Restless that noble day, appeased by soft
Drinks and tobacco, littering the grass
While the flag snapped and brightened far aloft,
We waited for the marathon to pass,

We fathers and our little sons, let out
Of school and office to be put to shame.
Now from the street-side someone raised a shout,
And into view the first small runners came.

About the Author

Richard Wilbur

Prize winner, 1957 & 1989

Born in New York City on March 1, 1921, Richard Wilbur studied at Amherst College before serving in the U.S. Army during World War II. He later attended Harvard University.

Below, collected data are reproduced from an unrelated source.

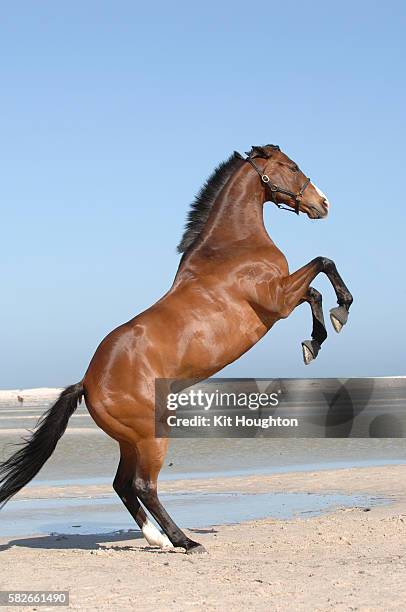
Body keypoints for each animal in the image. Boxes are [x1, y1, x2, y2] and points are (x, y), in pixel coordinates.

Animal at [0, 145, 352, 556]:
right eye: (292, 167)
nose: (323, 204)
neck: (234, 248)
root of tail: (87, 383)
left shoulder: (283, 297)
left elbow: (315, 289)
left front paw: (315, 340)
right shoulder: (277, 299)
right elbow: (322, 265)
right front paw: (338, 315)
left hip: (130, 441)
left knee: (122, 485)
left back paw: (157, 539)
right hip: (150, 436)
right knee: (143, 486)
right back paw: (185, 541)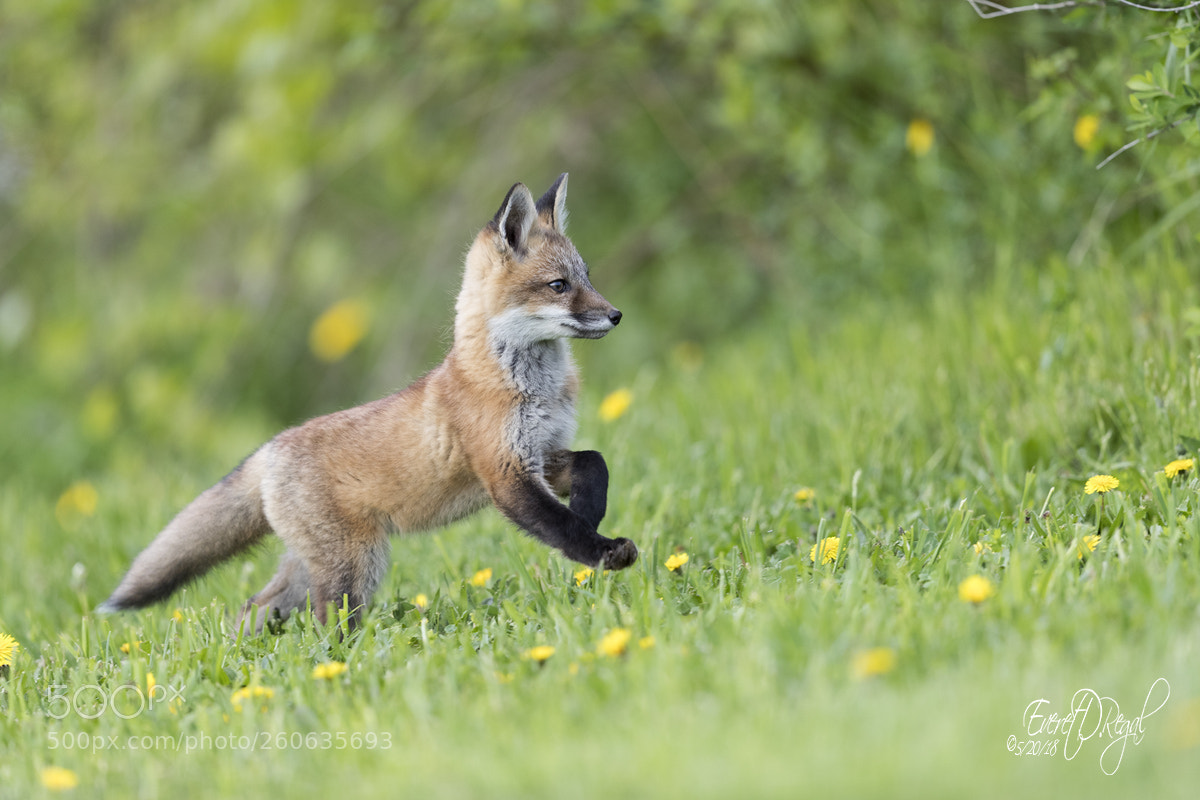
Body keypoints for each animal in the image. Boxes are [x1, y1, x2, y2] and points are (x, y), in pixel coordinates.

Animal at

His first book of poems, The Beautiful Changes and Other Poems was published in 1947, and he went on to write several more volumes over the next five decades, including two Pulitzer Prize winners: Things of This World (1956) and New and Collected Poems (1988). Among his honors are the Wallace Stevens Award, the Aiken Taylor Award for Modern American Poetry, the Frost Medal, the T. S. Eliot Award, a Ford Foundation Award and two Guggenheim Fellowships. He was elected a chevalier of the Ordre des Palmes Académiques and is a former Poet Laureate of the United States. Wilbur served as a Chancellor of the Academy of American Poets from 1961 to 1995. He currently lives in Cummington, Massachusetts.